(Chart understanding data)
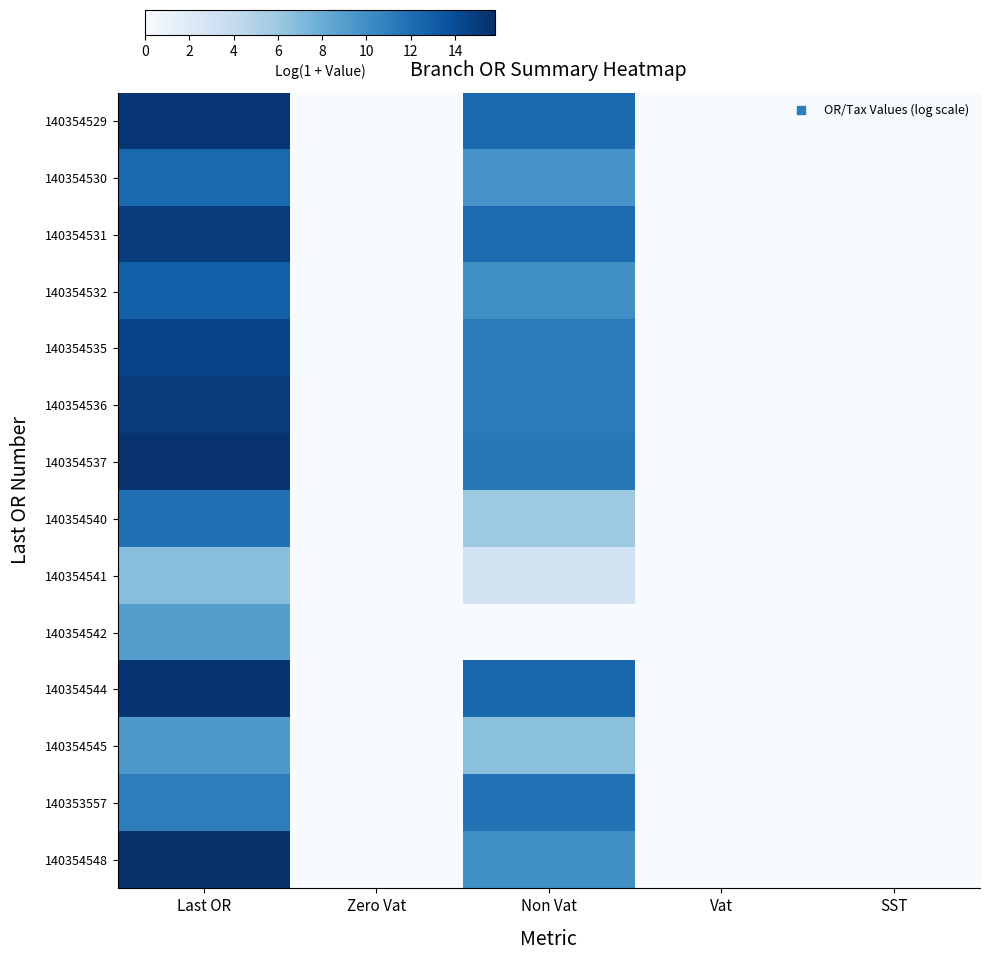

Reading left to right, list all the values displayed in this chart.

row_0: Last OR=15.4	Zero Vat=0.0	Non Vat=12.3	Vat=0.0	SST=0.0
row_1: Last OR=12.4	Zero Vat=0.0	Non Vat=9.6	Vat=0.0	SST=0.0
row_2: Last OR=15.1	Zero Vat=0.0	Non Vat=12.2	Vat=0.0	SST=0.0
row_3: Last OR=12.9	Zero Vat=0.0	Non Vat=10.0	Vat=0.0	SST=0.0
row_4: Last OR=14.5	Zero Vat=0.0	Non Vat=11.2	Vat=0.0	SST=0.0
row_5: Last OR=15.1	Zero Vat=0.0	Non Vat=11.2	Vat=0.0	SST=0.0
row_6: Last OR=15.6	Zero Vat=0.0	Non Vat=11.4	Vat=0.0	SST=0.0
row_7: Last OR=11.9	Zero Vat=0.0	Non Vat=5.9	Vat=0.0	SST=0.0
row_8: Last OR=6.7	Zero Vat=0.0	Non Vat=3.0	Vat=0.0	SST=0.0
row_9: Last OR=9.0	Zero Vat=0.0	Non Vat=0.0	Vat=0.0	SST=0.0
row_10: Last OR=15.5	Zero Vat=0.0	Non Vat=12.4	Vat=0.0	SST=0.0
row_11: Last OR=9.4	Zero Vat=0.0	Non Vat=6.6	Vat=0.0	SST=0.0
row_12: Last OR=11.1	Zero Vat=0.0	Non Vat=11.8	Vat=0.0	SST=0.0
row_13: Last OR=15.8	Zero Vat=0.0	Non Vat=10.0	Vat=0.0	SST=0.0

§ **Problem requirements**: Retype the listing above word for word, covering every entry from start to finish. Leave the pictures out of your copy.

§ **Output**:
Reading left to right, list all the values displayed in this chart.

row_0: Last OR=15.4	Zero Vat=0.0	Non Vat=12.3	Vat=0.0	SST=0.0
row_1: Last OR=12.4	Zero Vat=0.0	Non Vat=9.6	Vat=0.0	SST=0.0
row_2: Last OR=15.1	Zero Vat=0.0	Non Vat=12.2	Vat=0.0	SST=0.0
row_3: Last OR=12.9	Zero Vat=0.0	Non Vat=10.0	Vat=0.0	SST=0.0
row_4: Last OR=14.5	Zero Vat=0.0	Non Vat=11.2	Vat=0.0	SST=0.0
row_5: Last OR=15.1	Zero Vat=0.0	Non Vat=11.2	Vat=0.0	SST=0.0
row_6: Last OR=15.6	Zero Vat=0.0	Non Vat=11.4	Vat=0.0	SST=0.0
row_7: Last OR=11.9	Zero Vat=0.0	Non Vat=5.9	Vat=0.0	SST=0.0
row_8: Last OR=6.7	Zero Vat=0.0	Non Vat=3.0	Vat=0.0	SST=0.0
row_9: Last OR=9.0	Zero Vat=0.0	Non Vat=0.0	Vat=0.0	SST=0.0
row_10: Last OR=15.5	Zero Vat=0.0	Non Vat=12.4	Vat=0.0	SST=0.0
row_11: Last OR=9.4	Zero Vat=0.0	Non Vat=6.6	Vat=0.0	SST=0.0
row_12: Last OR=11.1	Zero Vat=0.0	Non Vat=11.8	Vat=0.0	SST=0.0
row_13: Last OR=15.8	Zero Vat=0.0	Non Vat=10.0	Vat=0.0	SST=0.0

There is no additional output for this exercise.